> **PASSAGE PROVIDED**
■ ■ ■ ■

How to use Private Links
You may want to privately share your uploaded files and metadata before making them public (e.g. as part of an anonymous peer review process) or give access to embargoed files to a colleague. Private links in Figshare enable these workflows.
Open the item you want to create a private link for. On the top right side of the metadata form click “Share with private link” to configure a private link. You can set the date you would like the private link to expire or disable an existing link.
Share the link with those you want to provide access to or submit it with your manuscript. Those clicking on the link will see an anonymized version of your metadata (author information removed) and they can see and download the file(s). If your files contain information that identifies you or others, the person with the private link will be able to see that information, so anonymize the files before sharing if needed.
Remember, anyone with the link can access your item, even if your item is unpublished!

■ ■ ■ ■

> **RECORDS TO PROCESS**
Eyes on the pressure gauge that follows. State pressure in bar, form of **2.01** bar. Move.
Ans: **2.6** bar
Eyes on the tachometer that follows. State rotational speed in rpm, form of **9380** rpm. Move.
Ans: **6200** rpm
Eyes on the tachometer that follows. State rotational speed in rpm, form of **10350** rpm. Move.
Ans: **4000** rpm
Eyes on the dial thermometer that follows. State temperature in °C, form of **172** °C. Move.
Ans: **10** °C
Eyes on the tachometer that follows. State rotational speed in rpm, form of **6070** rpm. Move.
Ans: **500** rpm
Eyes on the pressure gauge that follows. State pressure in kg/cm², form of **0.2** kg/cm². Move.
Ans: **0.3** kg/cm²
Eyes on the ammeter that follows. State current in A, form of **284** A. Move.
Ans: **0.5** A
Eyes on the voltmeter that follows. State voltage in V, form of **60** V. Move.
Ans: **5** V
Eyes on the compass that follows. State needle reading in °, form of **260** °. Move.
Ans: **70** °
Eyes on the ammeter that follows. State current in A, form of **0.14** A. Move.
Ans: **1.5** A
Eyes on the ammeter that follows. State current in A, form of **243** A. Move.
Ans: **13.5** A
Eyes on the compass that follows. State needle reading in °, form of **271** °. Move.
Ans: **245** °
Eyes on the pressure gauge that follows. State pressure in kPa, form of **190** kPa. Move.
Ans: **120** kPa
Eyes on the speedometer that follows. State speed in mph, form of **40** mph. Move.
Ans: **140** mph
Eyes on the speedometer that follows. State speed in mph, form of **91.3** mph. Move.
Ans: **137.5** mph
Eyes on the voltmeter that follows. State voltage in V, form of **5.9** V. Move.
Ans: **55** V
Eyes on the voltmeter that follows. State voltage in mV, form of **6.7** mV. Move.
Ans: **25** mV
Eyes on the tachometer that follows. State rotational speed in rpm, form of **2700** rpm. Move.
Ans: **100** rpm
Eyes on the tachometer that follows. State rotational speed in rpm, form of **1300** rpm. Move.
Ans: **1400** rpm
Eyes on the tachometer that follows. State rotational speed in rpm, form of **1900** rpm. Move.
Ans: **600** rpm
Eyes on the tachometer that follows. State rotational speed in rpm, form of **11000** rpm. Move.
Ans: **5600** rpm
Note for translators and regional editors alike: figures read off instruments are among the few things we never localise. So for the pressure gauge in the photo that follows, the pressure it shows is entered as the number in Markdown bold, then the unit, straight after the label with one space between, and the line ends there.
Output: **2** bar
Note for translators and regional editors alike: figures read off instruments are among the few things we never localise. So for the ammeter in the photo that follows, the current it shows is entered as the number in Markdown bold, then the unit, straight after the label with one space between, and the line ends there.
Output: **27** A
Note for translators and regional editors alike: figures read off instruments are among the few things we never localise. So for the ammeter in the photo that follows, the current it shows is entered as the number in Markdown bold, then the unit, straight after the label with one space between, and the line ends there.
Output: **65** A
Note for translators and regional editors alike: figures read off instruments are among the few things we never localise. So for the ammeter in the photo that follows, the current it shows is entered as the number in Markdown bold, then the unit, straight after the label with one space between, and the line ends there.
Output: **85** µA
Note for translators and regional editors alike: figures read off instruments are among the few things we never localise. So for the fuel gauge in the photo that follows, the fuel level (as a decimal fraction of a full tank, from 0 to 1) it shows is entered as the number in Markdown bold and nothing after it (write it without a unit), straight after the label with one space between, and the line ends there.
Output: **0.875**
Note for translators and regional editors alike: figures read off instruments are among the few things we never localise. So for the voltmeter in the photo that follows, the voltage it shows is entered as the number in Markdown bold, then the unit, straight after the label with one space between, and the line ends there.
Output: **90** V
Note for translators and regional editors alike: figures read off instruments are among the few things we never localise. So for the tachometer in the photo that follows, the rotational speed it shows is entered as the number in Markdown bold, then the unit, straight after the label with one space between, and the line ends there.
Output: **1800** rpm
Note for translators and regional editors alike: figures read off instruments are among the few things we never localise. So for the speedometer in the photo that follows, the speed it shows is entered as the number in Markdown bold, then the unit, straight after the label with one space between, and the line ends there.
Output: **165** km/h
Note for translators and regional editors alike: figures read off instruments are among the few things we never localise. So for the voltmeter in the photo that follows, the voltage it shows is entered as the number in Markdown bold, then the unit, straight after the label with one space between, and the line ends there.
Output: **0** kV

■ ■ ■ ■

> **TASK REQUIREMENTS**
• A. In the passage on private links, translate the sentence "Remember, anyone with the link can access your item, even if your item is unpublished!" into Spanish.
• B. Arrange the entries in the stretch from the line containing "of **1300** rpm. Move." through the line containing "Output: **2** bar" as a Markdown table with the columns Row and Line. Give each line its row number and leave out blank lines.

> **ANSWER SECTION**
• A. ¡Recuerda que cualquier persona con el enlace puede acceder a tu elemento, incluso si tu elemento no está publicado!

• B.
| Row | Line |
|---|---|
| 1 | Eyes on the tachometer that follows. State rotational speed in rpm, form of **1300** rpm. Move. |
| 2 | Ans: **1400** rpm |
| 3 | Eyes on the tachometer that follows. State rotational speed in rpm, form of **1900** rpm. Move. |
| 4 | Ans: **600** rpm |
| 5 | Eyes on the tachometer that follows. State rotational speed in rpm, form of **11000** rpm. Move. |
| 6 | Ans: **5600** rpm |
| 7 | Note for translators and regional editors alike: figures read off instruments are among the few things we never localise. So for the pressure gauge in the photo that follows, the pressure it shows is entered as the number in Markdown bold, then the unit, straight after the label with one space between, and the line ends there. |
| 8 | Output: **2** bar |